# AFX New Car Releases - Fall/Winter 2013



## pshoe64 (Jun 10, 2008)

Here's the latest review of the newest batch of cars from AFX.

-Paul

AFX New Car Releases - Fall/Winter 2013


----------



## beast1624 (Mar 28, 2009)

Great summary. Thanks Paul! and I too love those GT 40's.


----------



## sethndaddy (Dec 4, 2004)

Camera........Racing.......cheesy. I would rather have a totally different paint scheme with anything else written on it.


----------



## blue55conv (May 23, 2007)

sethndaddy said:


> Camera........Racing.......cheesy. I would rather have a totally different paint scheme with anything else written on it.


It would be much nicer if the cars had the proper markings. Tomy did the Lowes stocker as "Highs". That was really cheesy. The cars released overseas some time back actually had Rothman on them. I thought it was tobacco related. But Canon is not tobacco or alcohol related. Is it just licensing costs?

Auto World did some Dodge 330's in drag race schemes. They included the striping but did not include the text. You could add your own decals. Is that better?

Mike Cook


----------



## slotcarman12078 (Oct 3, 2008)

If I was buying these cars, I would rather they had just the generic paint schemes and no sponsors. Adding made up names just makes it harder to make them right. Camera? Come on!! What's next?? Deodorant? Douche? Mouthwash? Feminine napkin? I blame it on today's corporate greedy world that using someone's name costs money, but I truly think it should be the other way around. I mean, doesn't Canon pay to have their name on the actual race car? It's "advertising" on the real deal. It should at least be free advertising on the smaller version!! Tomy shouldn't have to pay to use it!! Thank God they nixed the Laxative deco before it went into production!! :lol:

Great write up Paul, and sorry to post negatively, but this whole reverse advertising fee go around ticks me off!


----------



## tycobel (Dec 23, 2003)

If I agree that it is a shame to have these dummy logo like 'Racer', 'Camera' or 'Racing', it appears that the Porsche really ran once with 'Racing' instead of the actual tobacco brand. I could find on the web one or two pictures of the car in Silverstone in 1986 when UK banned already the advertising of tobacco.
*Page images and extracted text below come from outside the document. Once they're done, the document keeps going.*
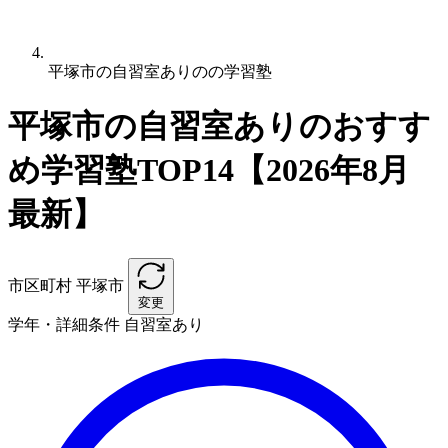
平塚市の自習室ありのの学習塾
平塚市の自習室ありのおすす
め学習塾TOP14【2026年8月
最新】
市区町村
平塚市
変更
学年・詳細条件
自習室あり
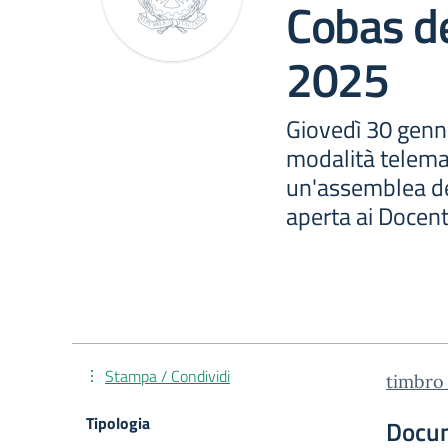
Cobas d
2025
Giovedì 30 genna
modalità telema
un'assemblea de
aperta ai Docent
Stampa / Condividi
timbro
Tipologia
Docu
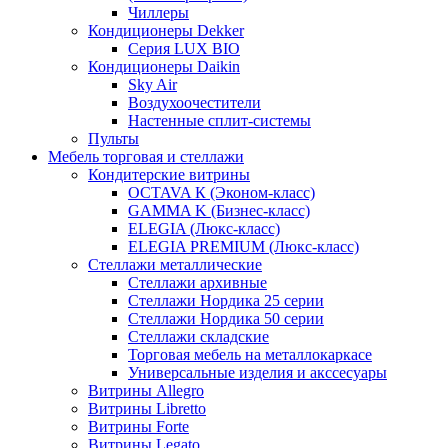
Чиллеры
Кондиционеры Dekker
Серия LUX BIO
Кондиционеры Daikin
Sky Air
Воздухоочестители
Настенные сплит-системы
Пульты
Мебель торговая и стеллажи
Кондитерские витрины
OCTAVA К (Эконом-класс)
GAMMA K (Бизнес-класс)
ELEGIA (Люкс-класс)
ELEGIA PREMIUM (Люкс-класс)
Стеллажи металлические
Стеллажи архивные
Стеллажи Нордика 25 серии
Стеллажи Нордика 50 серии
Стеллажи складские
Торговая мебель на металлокаркасе
Универсальные изделия и акссесуары
Витрины Allegro
Витрины Libretto
Витрины Forte
Витрины Legato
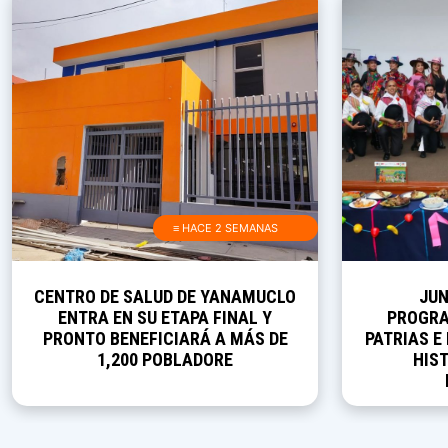
≡ HACE 2 SEMANAS
CENTRO DE SALUD DE YANAMUCLO
JUN
ENTRA EN SU ETAPA FINAL Y
PROGRA
PRONTO BENEFICIARÁ A MÁS DE
PATRIAS E
1,200 POBLADORE
HIST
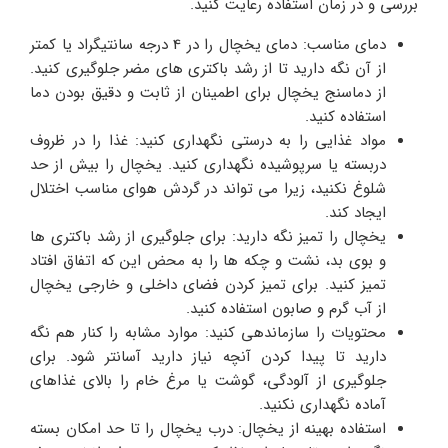
بررسی و در زمان استفاده رعایت کنید.
دمای مناسب: دمای یخچال را در 4 درجه سانتیگراد یا کمتر
از آن نگه دارید تا از رشد باکتری های مضر جلوگیری کنید.
از دماسنج یخچال برای اطمینان از ثابت و دقیق بودن دما
استفاده کنید.
مواد غذایی را به درستی نگهداری کنید: غذا را در ظروف
دربسته یا سرپوشیده نگهداری کنید. یخچال را بیش از حد
شلوغ نکنید، زیرا می تواند در گردش هوای مناسب اختلال
ایجاد کند.
یخچال را تمیز نگه دارید: برای جلوگیری از رشد باکتری ها
و بوی بد، نشت و چکه ها را به محض این که اتفاق افتاد
تمیز کنید. برای تمیز کردن فضای داخلی و خارجی یخچال
از آب گرم و صابون استفاده کنید.
محتویات را سازماندهی کنید: موارد مشابه را کنار هم نگه
دارید تا پیدا کردن آنچه نیاز دارید آسانتر شود. برای
جلوگیری از آلودگی، گوشت یا مرغ خام را بالای غذاهای
آماده نگهداری نکنید.
استفاده بهینه از یخچال: درب یخچال را تا حد امکان بسته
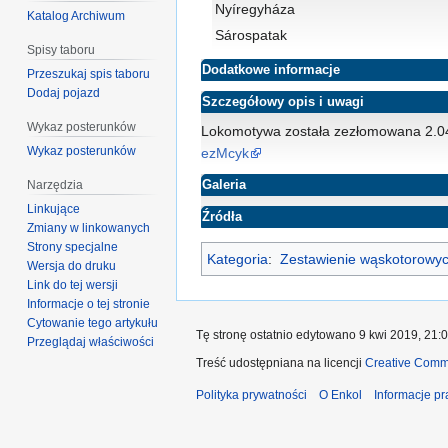
Nyíregyháza
Katalog Archiwum
Sárospatak
Spisy taboru
Dodatkowe informacje
Przeszukaj spis taboru
Dodaj pojazd
Szczegółowy opis i uwagi
Wykaz posterunków
Lokomotywa została zezłomowana 2.
Wykaz posterunków
ezMcyk
Galeria
Narzędzia
Linkujące
Źródła
Zmiany w linkowanych
Strony specjalne
Kategoria
:
Zestawienie wąskotorowyc
Wersja do druku
Link do tej wersji
Informacje o tej stronie
Cytowanie tego artykułu
Tę stronę ostatnio edytowano 9 kwi 2019, 21:0
Przeglądaj właściwości
Treść udostępniana na licencji
Creative Comm
Polityka prywatności
O Enkol
Informacje p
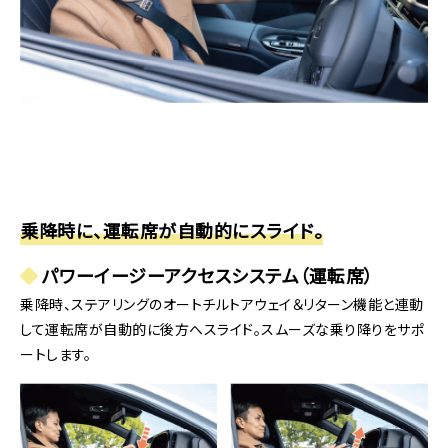
乗降時に、運転席が自動的にスライド。
パワーイージーアクセスシステム（運転席）
乗降時、ステアリングのオートチルトアウェイ＆リターン機能と連動
して運転席が自動的に後方へスライド。スムーズな乗り降りをサポ
ートします。
▲ホットコーヒー(400円 税込)
ラムレーズンアイス(400円 税込)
But I believe the option of leaving the logo space empty would have made the decalling much easier and nicer. Then by including in the package stickers with the Racer, Racing and Camera logo, people who doesn't care too much could make a 'completed' car.


----------



## 1976Cordoba (Sep 20, 2000)

Great pix & story Paul - always appreciate your talents. :thumbsup:

Licensing fees - whatevah :tongue: AFX did right by NOT paying up, _and_ . . . poking some fun at the doofus attorneys by putting "Camera" on the car instead of what could've been ACTUAL ADVERTISING of the real product.

For the customizer in me, having the paint scheme there with no lettering would make it easier - see the blue Minolta Toyota sans the Minolta a few years back - but I can appreciate a thumb to the eye of money-sucking leech attorneys any day. :wave:


----------



## Bill Hall (Jan 6, 2007)

I gotta go with the "screw you" paint scheme.

Dont want free advertizing? AFX sez no problemo!


----------



## Hilltop Raceway (Feb 12, 2006)

Thanks for great review and pics!!! Still wished they had used the shorter chassis wheelbasse for the Mustang and Camaro...although they would make some cool looking ProMod bodies for drag racing...RM


----------



## purple66bu (Dec 18, 2013)

The blue mettallic gt40 is really nice and handles even better..got that for my wife the light blue and orange will be for me..(on the List)


----------